Hacker News

Counting Things in Python: A History

by thon 11/10/2015, 12:27:00 AM with 15 comments

by mturmonon 11/10/2015, 1:12:56 AM
What a beautiful, understated piece of writing. This particular problem seems to come up a lot when thinking about how to use new Python classes (defaultdict, Counter) and affordances (list comprehensions, +=). It's nice to see it captured in timeline format.
by mgraczykon 11/10/2015, 2:06:22 AM
Worth noting that Counter itself uses what the article calls get Method, but with a common performance optimization (caching a bound method).
```
    def _count_elements(mapping, iterable):
        mapping_get = mapping.get
        for elem in iterable:
            mapping[elem] = mapping_get(elem, 0) + 1
```
by vogon 11/10/2015, 7:02:52 AM
The author seems to misunderstand one part of The Zen of Python:
| Simple is better than complex.
by saying:
> Our code is more complex (O(n2) instead of O(n)), less beautiful, and less readable
The Zen is not about computation complexity! It's about complexity of the source code.
The code in question is:
```
    color_counts = dict((c, colors.count(c)) for c in set(colors))
```
And while I agree that this is inefficient and shouldn't be used in a library, I find this to be very readable and would always prefer that code if I know that I'm dealing only with small lists. It translates neatly to a natural-language description of the problem:
```
    Give me a dictionary that maps each distinct color
    to the number of times it occurs in the list.
```
So I don't think this violates the guide "Simple is better than complex". Rather, it is a good example where it makes sense to introduce additional complexity to improve the performance of an often-used helper function.
by twblalockon 11/10/2015, 1:48:16 AM
The try block method would be considered bad in most languages, and I hope it is considered bad in Python as well. Using exception handling as part of a normal flow of control is bad style, bad taste, and bad for performance.
EDIT: I'm glad to see the Python documentation addresses this: https://docs.python.org/2/faq/design.html#how-fast-are-excep...
by qewrffewqwfqewon 11/10/2015, 1:55:30 AM
> Per the Zen of Python, “there should be one– and preferably only one– obvious way to do it”. This is an aspirational message.
"aspirational" is an optimistic way to describe it. As the article illustrates, every ~2 years the "pythonic" approach is different. Innovation is good, but it hurts re-use of code and of skills.
by mkjon 11/10/2015, 2:11:11 AM
I was expecting a larger difference in times, about 3.5x is the largest spread. https://gist.github.com/treyhunner/0987601f960a5617a1be
Nice article.
by buzzdenveron 11/10/2015, 6:45:53 AM
This makes me appreciate autovivification and casting in perl so that you can just say "$color_counts{$color} += 1" without all the initialization.

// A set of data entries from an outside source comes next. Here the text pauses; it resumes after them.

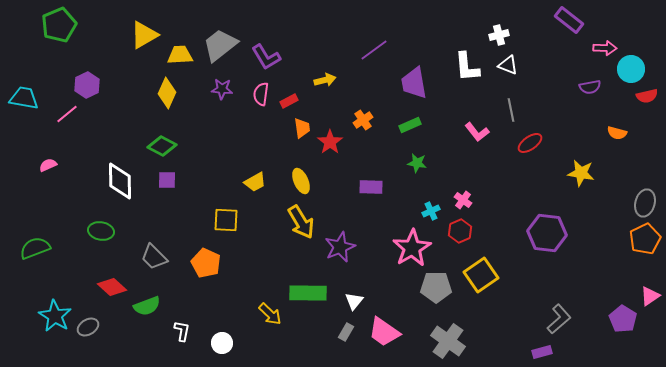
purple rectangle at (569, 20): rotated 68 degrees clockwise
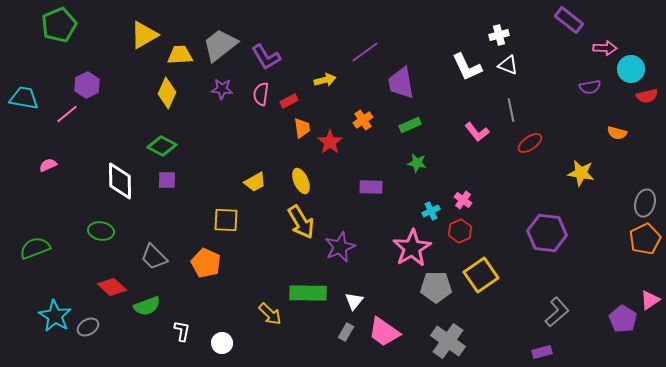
purple line at (374, 50): moved 9 px left, 2 px down
white L-shape at (467, 67): rotated 20 degrees counterclockwise
purple trapezoid at (414, 83): moved 13 px left
pink triangle at (650, 296): moved 4 px down
gray L-shape at (559, 319): moved 2 px left, 7 px up
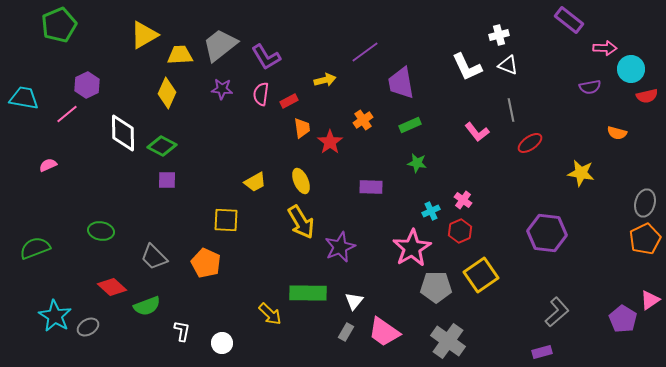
white diamond at (120, 181): moved 3 px right, 48 px up
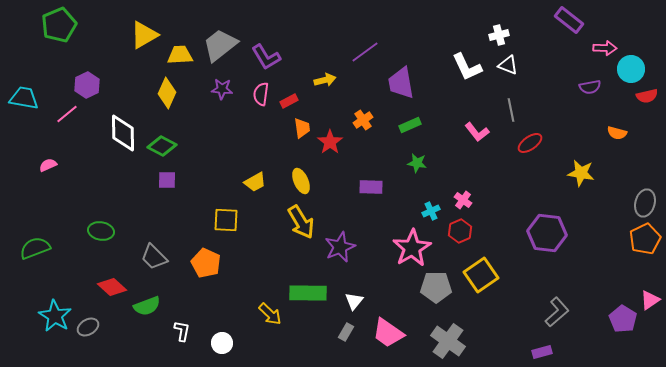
pink trapezoid at (384, 332): moved 4 px right, 1 px down
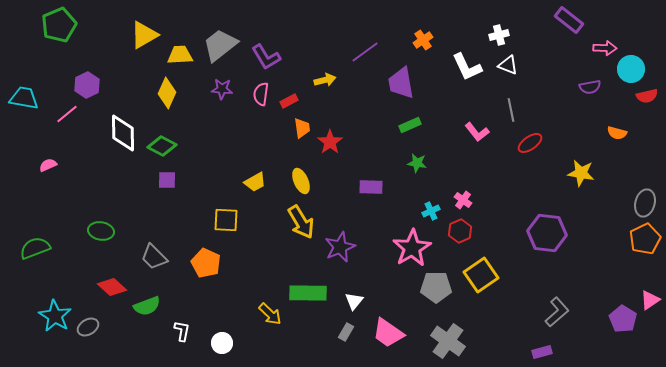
orange cross at (363, 120): moved 60 px right, 80 px up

by kazinatoron 11/10/2015, 2:33:25 AM

  $ txr
  This is the TXR Lisp interactive listener of TXR 123.
  Use the :quit command or type Ctrl-D on empty line to exit.
  1> [hash-update [group-by identity
                            '(brown red green yellow yellow
                              brown brown black)]
                  length]
  #H(() (green 1) (red 1) (brown 3) (black 1) (yellow 2))

Form a hash by grouping like items into lists. The identity function is the key in the hash and the basis for equality, so the keys are colors, and the values are lists of colors.

Then update the hash values by filtering through the length function.

by esfandiaon 11/10/2015, 7:51:42 AM
Would be interesting doing the same exercise for Java as well. We've been through Hashtable, HashMap, basic for loops, Enumeration, Iterator, foreach loops, generics, and now we have lambdas.

by schmidtcon 11/10/2015, 5:29:20 AM

just for fun...

  import itertools
  colors = ["brown", "red", "green", "yellow", "yellow", "brown", "brown", "black"]
  dict([(color, len(list(grp))) for color, grp in itertools.groupby(sorted(colors))])

  dict([(color, len(filter(lambda c: c==color, colors))) for color in set(colors)])

...because sometimes job security is important too.

by dec0dedab0deon 11/10/2015, 8:26:07 AM
I thought this was going to end around 2.4 with the .count(c) method, since you don't really need the dict at that point.
by d0mineon 11/10/2015, 4:46:45 AM
collections.Counter() was the slowest option according to the benchmark from 2010 http://stackoverflow.com/questions/2522152/python-is-a-dicti...
by kendallchuangon 11/10/2015, 5:14:02 PM
Great blog post Trey!
by mmyteston 11/10/2015, 4:46:40 AM
very cool
by houselyncon 11/10/2015, 5:50:12 AM
I like History Thank for history information!!!